Iranians have grown used to burying “martyrs” of the Islamic Revolutionary Guard Corps (IRGC) who have died fighting Sunni militants in Syria.
But as hundreds of uniformed Guard officers reached out to touch and carry the coffin of Gen. Mohammad Ali Allahdadi – with sprays of rosewater flashing through Tehran’s chill morning air – it was clear this death was different.
“This is our first martyred commander, who was killed directly with a Zionist bullet,” said the master of ceremonies in a prayer hall just inside the gate of an expansive IRGC base in eastern Tehran.
The IRGC commander, Maj. Gen. Mohammad Ali Jafari, warned Tuesday that Israel faced “imminent collapse” and “should expect devastating thunderbolts; they have seen our anger in the past.”
He also said the fact that a senior Iranian officer was killed alongside Lebanon-based Hezbollah fighters, on a joint mission in the Golan Heights close to Israel’s border, “showed that the Islamic revolution has bypassed geographical borders and a unified Islamic front is established.”
Axis of resistance
Iran has long declared itself leader of an axis of resistance – along with Hezbollah, Syria, and Palestinian militant groups Hamas and Islamic Jihad – against US and Israeli influence in the region.

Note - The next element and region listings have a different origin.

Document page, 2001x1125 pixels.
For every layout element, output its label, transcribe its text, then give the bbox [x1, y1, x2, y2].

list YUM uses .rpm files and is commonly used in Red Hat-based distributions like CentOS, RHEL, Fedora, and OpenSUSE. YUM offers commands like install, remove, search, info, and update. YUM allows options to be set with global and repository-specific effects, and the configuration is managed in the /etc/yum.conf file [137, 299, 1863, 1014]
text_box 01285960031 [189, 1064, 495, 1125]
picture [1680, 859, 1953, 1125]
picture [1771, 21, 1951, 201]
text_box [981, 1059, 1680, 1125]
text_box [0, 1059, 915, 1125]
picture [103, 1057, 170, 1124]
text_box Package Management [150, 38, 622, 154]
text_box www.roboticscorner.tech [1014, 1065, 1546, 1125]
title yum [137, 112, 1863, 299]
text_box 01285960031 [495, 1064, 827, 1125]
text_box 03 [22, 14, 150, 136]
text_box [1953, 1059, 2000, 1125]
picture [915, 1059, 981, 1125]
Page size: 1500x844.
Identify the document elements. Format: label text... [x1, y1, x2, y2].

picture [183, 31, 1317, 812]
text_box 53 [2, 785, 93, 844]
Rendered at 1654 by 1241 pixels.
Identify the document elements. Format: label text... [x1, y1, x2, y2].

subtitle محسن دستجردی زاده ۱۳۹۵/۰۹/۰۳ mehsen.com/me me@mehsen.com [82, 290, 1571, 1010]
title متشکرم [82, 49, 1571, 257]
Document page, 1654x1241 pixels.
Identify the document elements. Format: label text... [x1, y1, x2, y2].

Iran and Hezbollah have deepened their role in Syria over the last two years on behalf of President Bashar al-Assad. The US, Turkey, and several Sunni Arab nations have backed anti-Assad rebels.
As Gen. Allahdadi’s coffin lay nearby, Maj. Gen. Jafari said Wednesday that “the combination of Quneitra martyrs is a promising sign of victory in [Jerusalem].… We hope that the shameful Zionist stain in Muslim regions would soon be removed.”
Banners glorified Allahdadi’s status as a martyr, wreathed in symbolic iconography of Shiite imams and their ideology of resistance. Depicted were white doves trailing red ribbons, and painted splatters of blood.
Also killed in Sunday’s attack was Jihad Mughniyeh, son of Imad Mughniyeh, a former Hezbollah military commander believed to have been assassinated by Israel in Damascus in 2008. In a sign of close ties, the office of Iran’s supreme leader, Ayatollah Ali Khamenei, posted photographs of Mr. Khamenei embracing Jihad Mughniyeh.
UN-patrolled buffer zone
An IRGC statement said the group was “inspecting the region of Quneitra” and that Allahdadi “had traveled to the region as an adviser” to help Syria fight Sunni militant “terrorists,” according to Tasnim News Agency. The abandoned and mostly destroyed city of Quneitra lies in a UN-patrolled buffer zone between Israeli and Syrian forces on the Golan Heights.
In his eulogy, Jafari said Allahdadi had devoted his life to the IRGC, first during the Iran-Iraq War of the 1980s, and later commanding different brigades.
“In his last years before retirement … Allahdadi eagerly accepted the [IRGC’s elite] Qods Force offer and was dispatched to Lebanon and Syria.” Allahdadi should serve as a “model” for other Iranian officers by earning a “special place in the eyes of God” through jihad and martyrdom, Jafari said.
“Israel will pay dearly for this, [it] will face a terrible end,” said a Revolutionary Guard official after the funeral. “What would you do if one of your generals were killed by another country?”